- PROBLEM DESCRIPTION:
Return every line of the entries that includes the word "Martina".

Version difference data
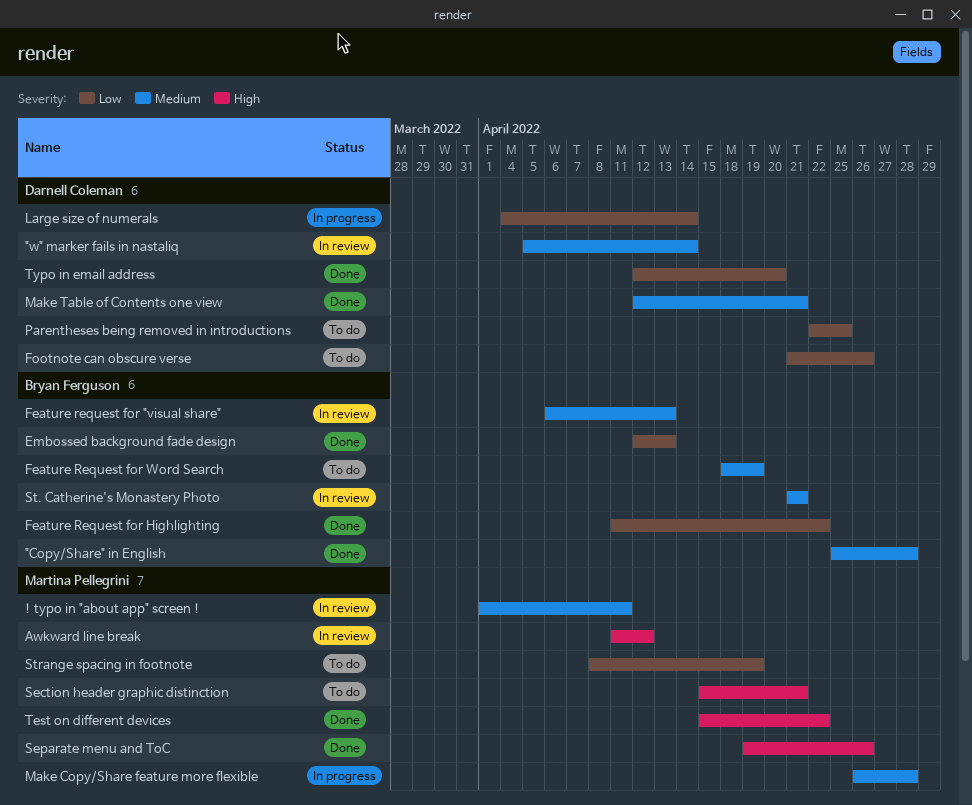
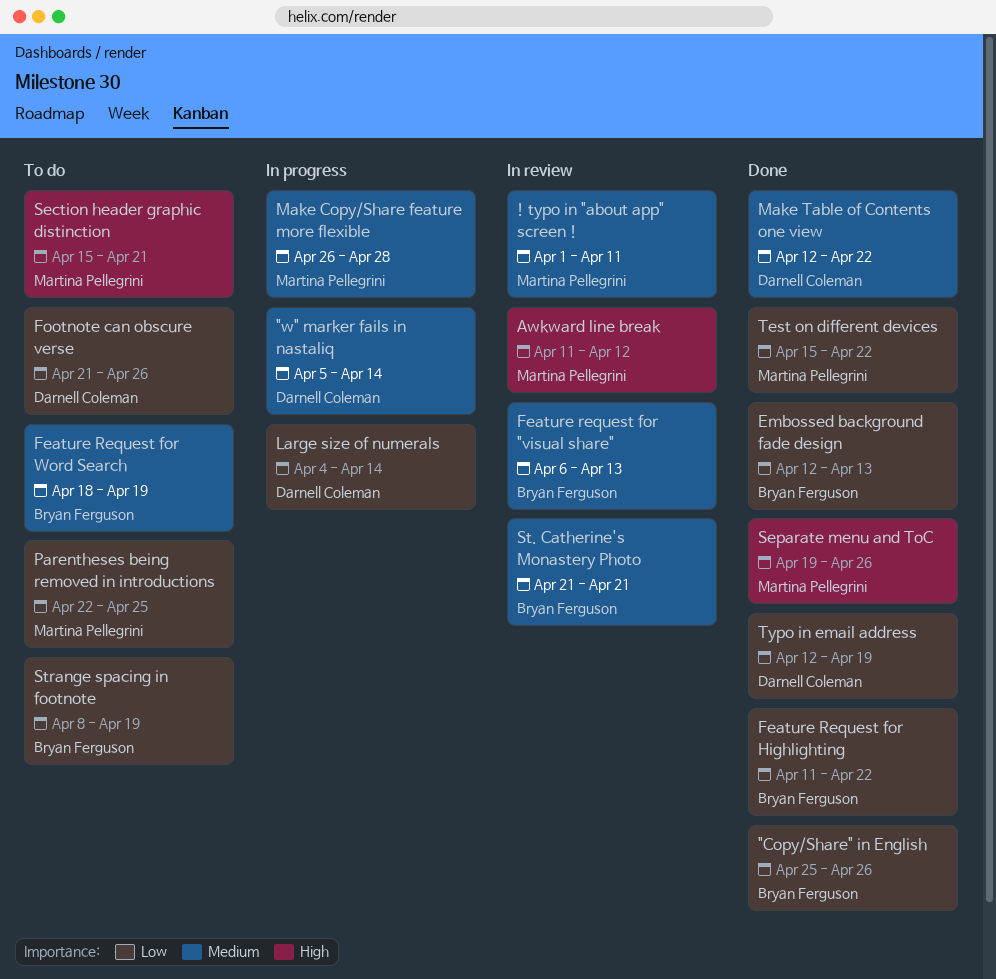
"Copy/Share" in English, priority: Medium -> Low
"Copy/Share" in English, due: Apr 28 -> Apr 26
"w" marker fails in nastaliq, status: In review -> In progress
Make Table of Contents one view, due: Apr 21 -> Apr 22
Parentheses being removed in introductions, owner: Darnell Coleman -> Martina Pellegrini
Strange spacing in footnote, owner: Martina Pellegrini -> Bryan Ferguson
Test on different devices, priority: High -> Low
Typo in email address, due: Apr 20 -> Apr 19

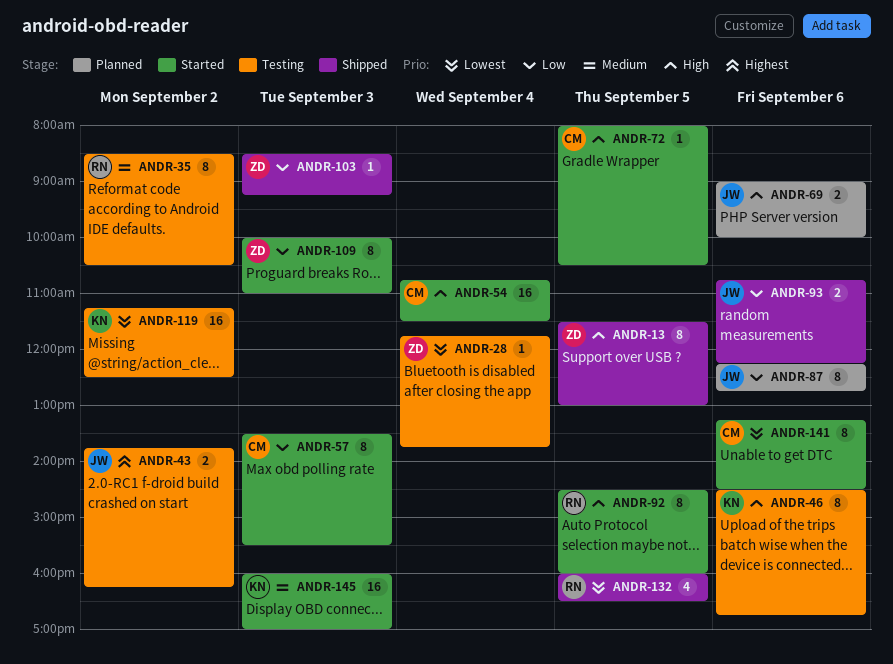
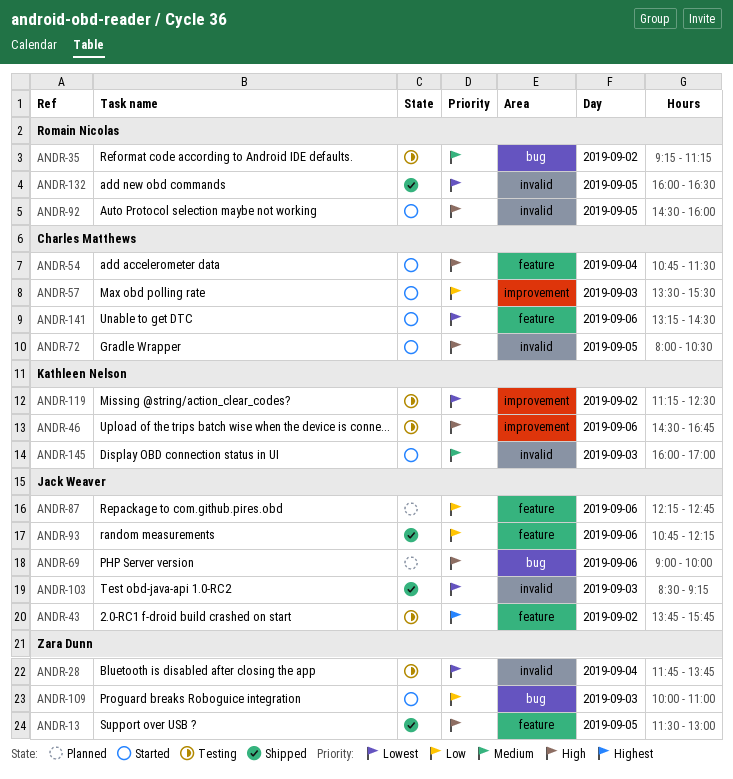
ANDR-35, begins: 08:30 -> 09:15
ANDR-35, ends: 10:30 -> 11:15
ANDR-43, ends: 16:15 -> 15:45
ANDR-103, owner: Zara Dunn -> Jack Weaver
ANDR-103, priority: Low -> Lowest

- WORKED SOLUTION:
Parentheses being removed in introductions, owner: Darnell Coleman -> Martina Pellegrini
Strange spacing in footnote, owner: Martina Pellegrini -> Bryan Ferguson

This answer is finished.